Political competition appears to be much more restricted by its very nature than economic competition, particularly if the rules of the political game tend to create and maintain disequilibria rather than work in the opposite direction.
We must conclude that there is little sense in praising the simple majority rule as the best possible rule for the political game. There is much more sense in adopting several kinds of rules according to the ends we want to reach, e.g., adopting qualified majority rules when the issues at stake are rather important for each member of the community, or adopting the unanimity rule when the issue is absolutely vital for each of them. I believe almost all of these points have been brilliantly stressed in the recent analyses based on the economic approach.
But we must bear in mind that none of the rules adopted or adoptable in political decisions can produce a situation which is really similar to that of the market under conditions of competition. No vote trading could be sufficient to put each individual in the same situation as the operators who freely buy and sell goods and services in a competitive market.
When we consider law as legislation it can be clearly shown that the law and the market can in no way be considered similar from the point of view of the individual and his decisions.
In fact, the market process and the legislative process are inescapably at variance. While the market allows individuals to make free choices provided only that they are prepared to pay for them, legislation does not allow this.
What we should now ask and try to answer is: Can we make a more successful comparison between the market and nonlegislative forms of law?
[1 ] See Bruno Leoni, “Political Decisions and Majority Rule,” Il Politico, Vol. XXV, No. 4, 1960, pp. 724-733.

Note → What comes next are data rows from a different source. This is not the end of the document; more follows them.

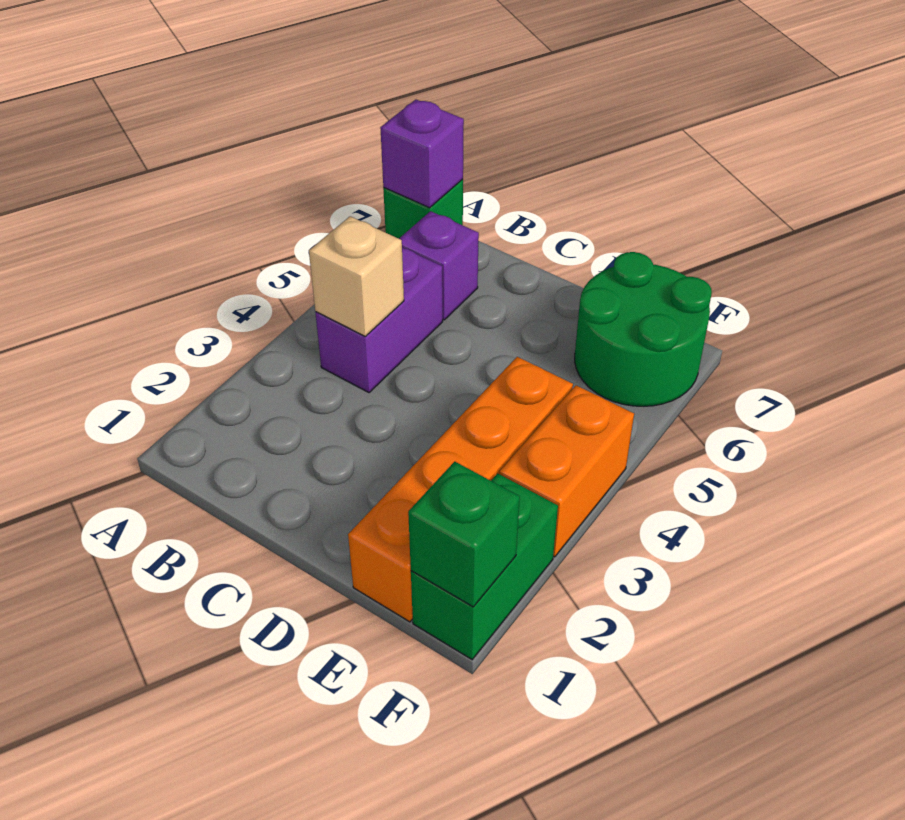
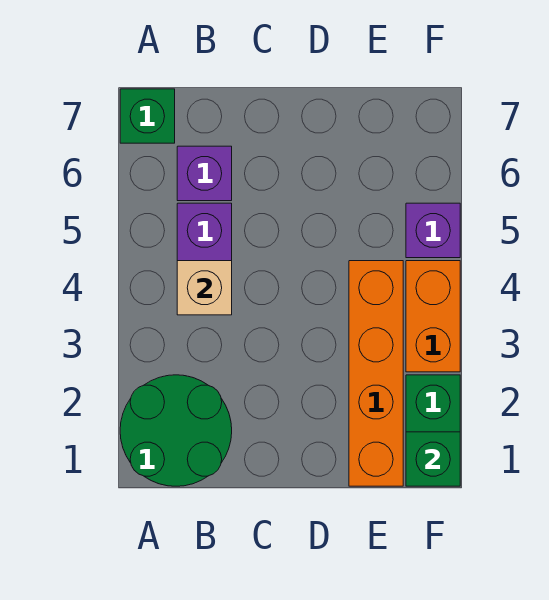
purple 1x1 brick [380,100,464,208] -> purple 1x1 brick moved to [406,203,460,258]
green 2x2 round brick [575,252,712,406] -> green 2x2 round brick moved to [120,375,232,486]

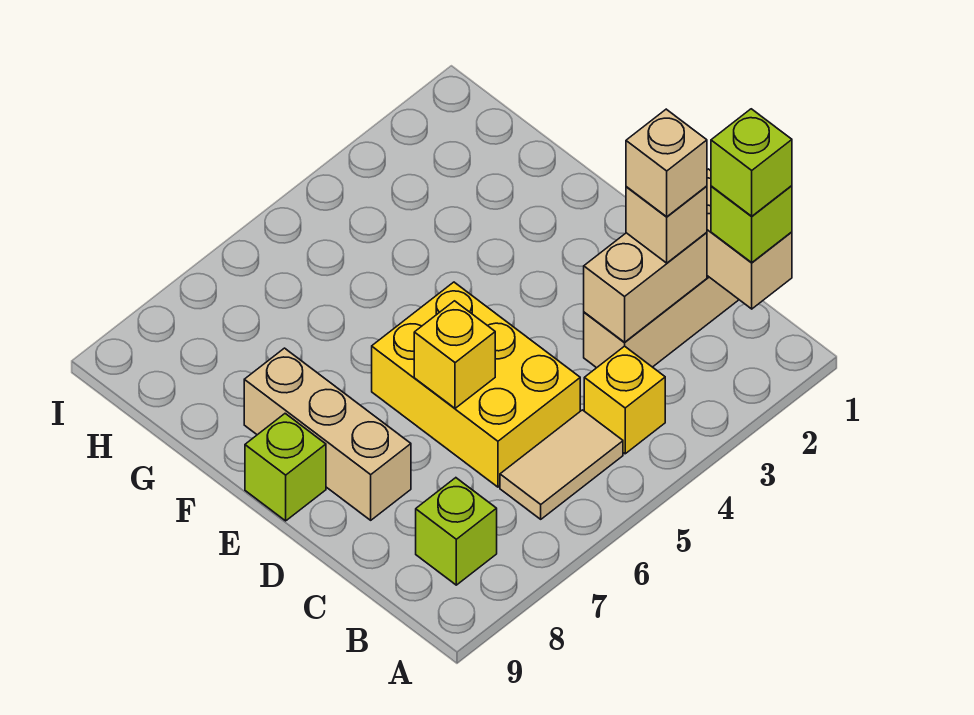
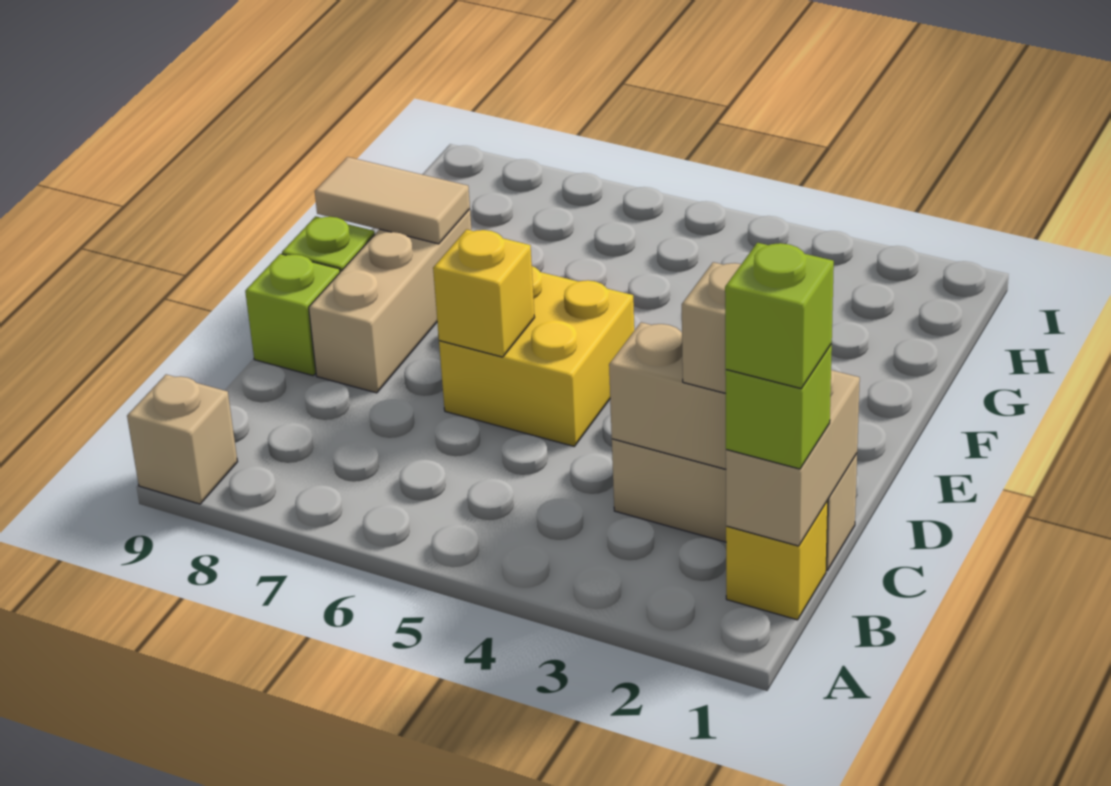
yellow 1x1 brick [584,346,665,454] -> yellow 1x1 brick moved to [726,500,828,620]
tan 1x2 tile [500,410,623,519] -> tan 1x2 tile moved to [315,157,470,244]
lime 1x1 brick [416,478,497,585] -> lime 1x1 brick moved to [245,254,340,376]
tan 1x1 brick [626,109,707,217] -> tan 1x1 brick moved to [127,374,238,504]
yellow 2x3 brick [372,282,580,487] -> yellow 2x2 brick [439,266,634,446]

[2 ] Anthony Downs, In Defense of Majority Voting (Chicago: University of Chicago, 1960). (A mimeographed essay, it was written as a general critique of a paper by Gordon Tullock, “Some Problems of Majority Voting.” This latter paper was an early version of Chapter 10 in The Calculus of Consent.)
[3 ]The Writings of Thomas Jefferson, vol. 15, Editor in Chief, Andrew A. Lipscomb (Washington, D.C.: The Thomas Jefferson Memorial Association of the United States, 1904), p. 127.
[4 ] See “The Great Political Superstition,” The Man Versus the State, Herbert Spencer (Indianapolis: Liberty Fund, Inc., 1981), p. 129.
[5 ] A. Lawrence Lowell, Public Opinion and Popular Government (New York: Longmans, Green, & Co., 1913).
[6 ] Frederic Bastiat, Selected Essays on Political Economy (New York: D. Van Nostrand Co., 1964), p. 144.